Time can be your greatest resource, and using the time you’ve got can be a valuable way to get what you want. In the examples above, time was used to take action on changes you want to make. Time can also be used to research, network or plan out a course of action. And putting time to good use will move you forward more than anything else.
Now before you start arguing “I have no free time!” take a good hard look at your day. How much time do you spend watching TV? Surfing the web? Texting or chatting with your friends? That time could be spent moving you forward in your goals. If your nights and weekends are already filled to the brim, see where you can maybe cut back on some extracurricular activities that don’t mean very much to you. Or use your lunch break to look for that new job, search for healthy recipes or research volunteer opportunities.

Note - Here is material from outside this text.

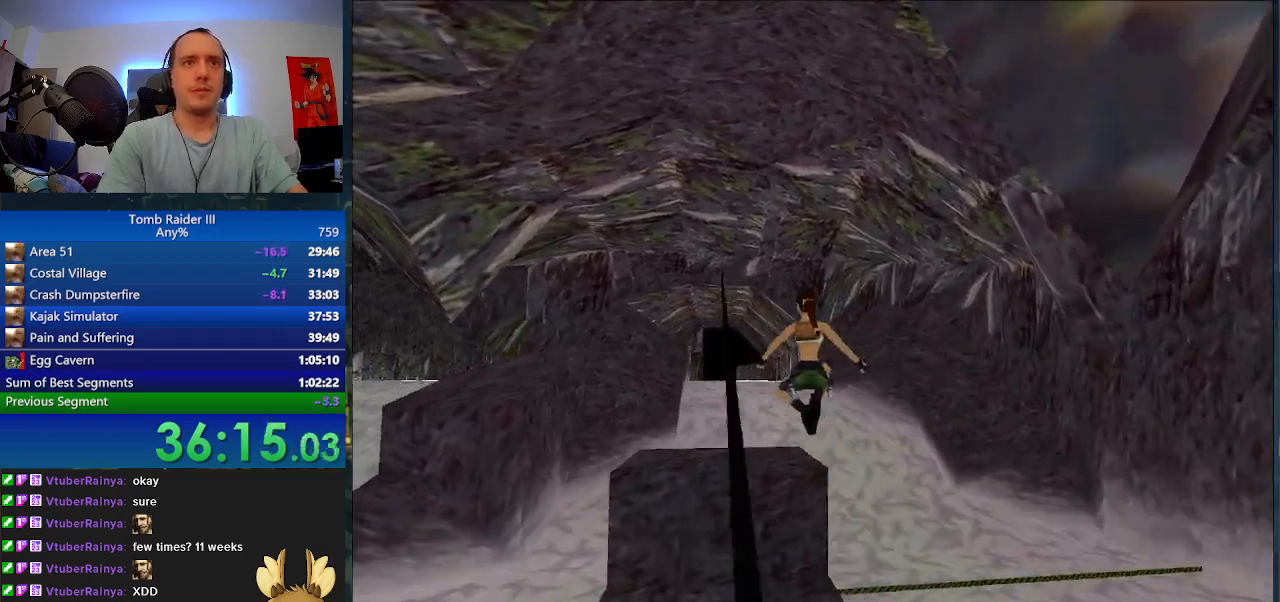
{"keys": ["a", "w"], "events": []}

If what you want to change is in the money category, this may not be a plentiful resource for you to use. But before you dismiss it completely, take a look at your finances and make sure you’re really putting your money to its best use. Are you wasting money on eating out? Frivolous purchases? Special features on your TV or cell phone bill that you don’t use? Redirect your money so it’s moving you closer to your goals.
If money is not an issue for you, then perhaps it can help you in your mission: fund education to advance your career, enlist the help of a counselor to help with your family or relationship troubles, hire a personal trainer to help in weight loss or working out goals, donate to a charity that means a lot to you. The sky’s the limit.
Your friends, family and acquaintances can also be a valuable tool when it comes to advancing your goals. As I mentioned in a previous post, telling everyone you know can give you a kick in the butt when it comes to keeping you on track. But talking to them about your changes can provide you with support, information and leads on new ideas and opportunities as well. This is called networking and many people will tell you that it’s the only way to get ahead. Even if you don’t know how to get a foot in the door at a particular place of employment, or you’re not familiar with the latest medical breakthrough, a friend of a friend might. And that’s a very powerful tool to have in your belt. In addition, simply talking to others about your changes can encourage ideas that you wouldn’t have had otherwise.
When you’re accepting the help of other people, however, make sure you’re not taking advantage of them. Just as they can help you, you may be able to help them. Keep your eyes and ears open for any opportunities that can help someone you know, and be willing to lend an ear to someone else who needs to discuss making changes, too.
Just about anything else can fall into this category. In the example I used above, I mentioned using the tangible items — food and cookbooks — that you already had to guide you. But even intangible items can help you in your mission. For example, if you’re reading this blog, you have the internet at your fingertips. The internet offers a wealth of information on any subject imaginable. Using it to research what you want to change can give you tons of ideas. Likewise the library and the people who work there can provide information and leads in a variety of subjects.
More abstractly, consider taking a walk to clear your head. This can free your mind to problem solve and think more creatively. Listen to music. Paint a picture. Doodle. Your greatest resource is your brain — use it!